__READING TEXT__:
Start
CROWD CHANTS: Lawrence! Lawrence! Lawrence!
Bend your legs! Yes, sir, that's my baby.
He was, of course, he was a fascinating and controversial figure,
Lawrence, wasn't he? What conclusions did you come to about him, Peter,
when you researched him?
-If I ever met him, I'd run 100 miles.
-I don't know.
He's probably most...
..attractive. I mean that not in its ordinary sense.
He had a... Don't forget that he was probably
the first 20th century super spy
and he was picked at the age of 16 in Oxford, specifically to be a spy.
He wrote his thesis, he got a double first.
Riding a bike through all the crusader's castles -
he called it Crusader Castles.
It's published now, but it was, in fact, his history thesis.
At the same time, he was doing maps for the British Government
of Aqaba, of the whole of the Jordan Strip of Marne and Syria,
-making contacts with the northern Arab leader as a student.
A couple of things about the clip,
the Lawrence clip you showed on the...
-Do you mind me being a little irreverent?
-No, not at all.
Crashing around on the train, I had letters from lip readers,
but I had no dialogue on the train at all.
They're all shouting, "Lawrence, Lawrence, Lawrence,"
and I was saying, "Too kind, most loyal...
"..everybody very good and gracious",
which is apparently a royalty answer.
Can we have a look at a film you made with Richard Burton, which is
-a particular favourite of mine, Becket?
Shall we roll it now?
I think this is one of the best sequences in the movie.
You never loved me, did you, Thomas?
In so far as I was capable of love, yes, I did.
Did you start to love God?
YOU MULE! Answer a simple question!
Yes, I started to love...
..the honour of God.
I should never have seen you.
-It hurts to watch.
-Now! Now pity. Dirty.
This is the last time I shall come begging to you. Go back to England.
Farewell, my prince. I sail tomorrow.
I know that I shall never see you again.
How dare you say that to me when I've given you my royal word!
Do you take me for a traitor?!
Why do you particularly like that, Peter?
To give an idea of how we got on, Richard and I,
we pulled a terrible thing together. We used to...
He used to go and watch my rushes and I would go and watch his.
And because neither of us particularly like seeing ourselves
on the screen, and we got into an awful scrape
because we used to toss up to see what wine we'd have,
toss up to see who would do what scene and, you know...
And he had his hands full... Oh, blimey, there's a slip.
I was going to say, "His hands full with a little bit of..."
At the time.
He was having his problems at the time and...
one day, we were hiding
in a pub at lunch and he said, "Let's do Hamlet." I said, "No, no.
"Never. I've done it. So have you." He said, "Let's do it, again,
"just to be perverse."
I said, "Oh, no, no. It's the worst play in the world! I won't do it."
He said, "Go on!" Oh, I don't know, I'd had too much red ink...
We tossed coins.
We decided that what we'd do, we'd have Olivier
and John Gielgud to direct.
And we tossed up to see who would get John Gielgud
and who would get Larry Olivier.
And we'd tossed up who'd get New York and who'd get London.
I got Larry Olivier in London, he got Gielgud in New...
-And we did it!
-It's a kind of insanity that...
End
__EXERCISE INPUT__:
Start
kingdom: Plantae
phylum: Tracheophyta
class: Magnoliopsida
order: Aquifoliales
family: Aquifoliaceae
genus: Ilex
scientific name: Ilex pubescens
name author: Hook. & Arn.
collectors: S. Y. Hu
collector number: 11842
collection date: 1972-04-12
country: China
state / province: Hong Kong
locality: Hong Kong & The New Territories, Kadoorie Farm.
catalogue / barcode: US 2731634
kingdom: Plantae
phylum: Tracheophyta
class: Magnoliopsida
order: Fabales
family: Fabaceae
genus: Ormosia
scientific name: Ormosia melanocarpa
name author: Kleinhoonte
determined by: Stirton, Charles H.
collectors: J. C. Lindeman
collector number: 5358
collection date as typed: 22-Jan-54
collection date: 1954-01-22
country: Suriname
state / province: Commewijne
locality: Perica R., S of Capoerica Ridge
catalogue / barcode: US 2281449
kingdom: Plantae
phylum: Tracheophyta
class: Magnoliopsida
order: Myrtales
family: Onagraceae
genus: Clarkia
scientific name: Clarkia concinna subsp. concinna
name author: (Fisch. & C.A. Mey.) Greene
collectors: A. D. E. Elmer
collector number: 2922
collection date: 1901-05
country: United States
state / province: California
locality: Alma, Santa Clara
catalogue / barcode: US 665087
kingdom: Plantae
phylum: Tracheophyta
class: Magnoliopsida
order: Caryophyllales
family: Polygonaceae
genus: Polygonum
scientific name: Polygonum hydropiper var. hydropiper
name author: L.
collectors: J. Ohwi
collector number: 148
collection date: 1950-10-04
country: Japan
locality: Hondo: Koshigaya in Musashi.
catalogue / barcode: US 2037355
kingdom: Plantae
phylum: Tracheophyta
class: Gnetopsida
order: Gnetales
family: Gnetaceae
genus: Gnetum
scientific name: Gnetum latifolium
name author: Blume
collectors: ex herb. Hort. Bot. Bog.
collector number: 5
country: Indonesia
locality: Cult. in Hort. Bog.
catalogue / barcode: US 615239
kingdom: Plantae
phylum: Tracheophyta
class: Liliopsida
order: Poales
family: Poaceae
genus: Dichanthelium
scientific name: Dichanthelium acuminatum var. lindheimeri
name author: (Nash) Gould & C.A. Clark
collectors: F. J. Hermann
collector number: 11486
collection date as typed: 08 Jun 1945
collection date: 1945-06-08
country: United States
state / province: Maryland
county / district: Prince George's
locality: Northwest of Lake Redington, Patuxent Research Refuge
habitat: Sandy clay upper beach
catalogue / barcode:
End
__OBJECTIVES__:
1 > Copy the records word for word, starting at the line containing "determined by: Stirton, Charles H." and running through the end of the records.
2 > Continue the interview transcript about Lawrence, Becket and the Hamlet coin toss from its last line.

__WRITTEN RESPONSES__:
1 >
determined by: Stirton, Charles H.
collectors: J. C. Lindeman
collector number: 5358
collection date as typed: 22-Jan-54
collection date: 1954-01-22
country: Suriname
state / province: Commewijne
locality: Perica R., S of Capoerica Ridge
catalogue / barcode: US 2281449
kingdom: Plantae
phylum: Tracheophyta
class: Magnoliopsida
order: Myrtales
family: Onagraceae
genus: Clarkia
scientific name: Clarkia concinna subsp. concinna
name author: (Fisch. & C.A. Mey.) Greene
collectors: A. D. E. Elmer
collector number: 2922
collection date: 1901-05
country: United States
state / province: California
locality: Alma, Santa Clara
catalogue / barcode: US 665087
kingdom: Plantae
phylum: Tracheophyta
class: Magnoliopsida
order: Caryophyllales
family: Polygonaceae
genus: Polygonum
scientific name: Polygonum hydropiper var. hydropiper
name author: L.
collectors: J. Ohwi
collector number: 148
collection date: 1950-10-04
country: Japan
locality: Hondo: Koshigaya in Musashi.
catalogue / barcode: US 2037355
kingdom: Plantae
phylum: Tracheophyta
class: Gnetopsida
order: Gnetales
family: Gnetaceae
genus: Gnetum
scientific name: Gnetum latifolium
name author: Blume
collectors: ex herb. Hort. Bot. Bog.
collector number: 5
country: Indonesia
locality: Cult. in Hort. Bog.
catalogue / barcode: US 615239
kingdom: Plantae
phylum: Tracheophyta
class: Liliopsida
order: Poales
family: Poaceae
genus: Dichanthelium
scientific name: Dichanthelium acuminatum var. lindheimeri
name author: (Nash) Gould & C.A. Clark
collectors: F. J. Hermann
collector number: 11486
collection date as typed: 08 Jun 1945
collection date: 1945-06-08
country: United States
state / province: Maryland
county / district: Prince George's
locality: Northwest of Lake Redington, Patuxent Research Refuge
habitat: Sandy clay upper beach
catalogue / barcode:

2 >
What was that like? I mean, it must be daunting.
I went up to do the "To be or not to be" from the bowls one night
and I was "To be-ing or not to be-ing."
I could hear slight titters.
It was an afternoon performance. I thought,
"What are they laughing at?"
And of course, when you do that silly look
everybody knows it, so they all join in any way.
It's like an old song.
-Should lower a song sheet.
-All together now.
But I'm not used to too many titters. By this time,
I was feeling much better with the way things were going and...
I don't know. I did some fine gesture and, God,
-I was wearing my bloody glasses...
..because I'd be down below with the stage hands picking out winners.
I just sort of trudged through as far as I could and thought,
"How do I get rid of these?"
I was wearing horn rims. "How do I get...?"
The only thing I could do was to sling them at Ophelia.
The same year, O'Toole found himself in the interview hot seat again.
He had just finished filming the Don Quixote musical
Man of La Mancha, but began this encounter with Sheridan Morely
discussing The Ruling Class,
a black comedy that would go on to earn him his fifth Oscar nomination.
What first attracted you to the idea of doing it?
Uh, well, I read it and...
I found it to be the funniest and the most vital piece of work
I'd encountered for a long, long, long, long time.
In fact, I remember reading it and trying to say what it was,
you know, which category it came into.
And I'd out-Poloniused Polonius, you know, historical
comical, tragical, pastoral, hyperbolical, theological...
and did about 25 somersaults
and finished up on my metaphysical bum, and it was The rolling Class.
And I just thought it was so savagely funny...
..and lent itself so easily to a film
without being self-consciously filmic
because of the fantasy in it.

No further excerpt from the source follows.